Start of TEXT BLOCK

Networking

On this page

Networking moves bytes between machines reliably and securely. A working engineer needs to read packets, understand the stack layer by layer, and reason about latency, throughput, and loss.

Overview

Two reference models are everywhere: the 7-layer OSI model and the simpler 4-layer TCP/IP model. Both describe the same job — framing, addressing, delivery, ordering, and presenting bytes — split across cooperating layers.

OSI & TCP/IP

  • 1 Physical — copper, fiber, RF.
  • 2 Data link — Ethernet, Wi-Fi, MAC, VLANs.
  • 3 Network — IPv4 / IPv6, routing.
  • 4 Transport — TCP, UDP, QUIC.
  • 5–7 Session / Presentation / Application — HTTP, DNS, TLS, SMTP, MQTT.

Addressing & Subnetting

  • IPv4: 32 bits; private ranges 10.0.0.0/8, 172.16.0.0/12, 192.168.0.0/16.
  • CIDR notation — /24 = 256 addresses, /30 = 4 (2 usable).
  • IPv6: 128 bits; link-local fe80::/10, ULA fc00::/7.
  • MAC: 48 bits; first 24 = OUI.
  • NAT, PAT; loopback 127.0.0.1.

Common Protocols

  • DHCP (67/68) — address assignment.
  • DNS (53) — name resolution, A/AAAA/CNAME/MX/TXT.
  • HTTP/HTTPS (80/443) — web.
  • SSH (22), RDP (3389).
  • SMTP/IMAP/POP3 (25/143/110) — mail.
  • NTP/PTP — time sync.
  • SNMP (161/162) — device management.
  • Industrial: Modbus TCP (502), EtherNet/IP (44818/2222), OPC UA (4840), PROFINET.

Routing & Switching

  • Switches forward frames by MAC; build CAM/MAC tables.
  • VLANs (802.1Q) segment broadcast domains.
  • STP/RSTP (802.1D/w) prevents loops; PortFast, BPDU Guard.
  • Routers forward packets by longest-prefix IP match.
  • Routing protocols: OSPF, EIGRP, BGP, IS-IS.

Security

  • Firewall rules (stateful), zones / DMZ.
  • TLS 1.2/1.3, certificate chains, PKI.
  • VPN — IPsec, WireGuard, OpenVPN.
  • 802.1X port authentication.
  • Zero Trust — verify every request, segment everything.

End of TEXT BLOCK

■ YOUR ASSIGNMENT: Name every routing protocol the networking text lists.

Start of EXCERPTED RECORDS

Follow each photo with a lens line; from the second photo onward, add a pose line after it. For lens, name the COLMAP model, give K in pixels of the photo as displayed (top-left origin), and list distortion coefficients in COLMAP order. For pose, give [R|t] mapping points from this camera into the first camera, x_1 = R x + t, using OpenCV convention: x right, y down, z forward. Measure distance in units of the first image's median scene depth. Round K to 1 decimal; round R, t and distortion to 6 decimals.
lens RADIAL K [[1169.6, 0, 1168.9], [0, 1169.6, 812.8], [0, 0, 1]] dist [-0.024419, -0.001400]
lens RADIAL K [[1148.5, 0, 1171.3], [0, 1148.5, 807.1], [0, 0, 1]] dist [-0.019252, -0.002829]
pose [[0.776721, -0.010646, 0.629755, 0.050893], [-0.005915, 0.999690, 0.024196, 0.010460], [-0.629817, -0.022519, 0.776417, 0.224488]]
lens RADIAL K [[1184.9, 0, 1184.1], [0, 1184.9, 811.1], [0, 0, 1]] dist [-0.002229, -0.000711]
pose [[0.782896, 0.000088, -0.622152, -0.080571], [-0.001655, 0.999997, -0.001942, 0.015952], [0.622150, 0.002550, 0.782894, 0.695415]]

End of EXCERPTED RECORDS

■ SOLUTION TO THIS EXERCISE: OSPF, EIGRP, BGP, IS-IS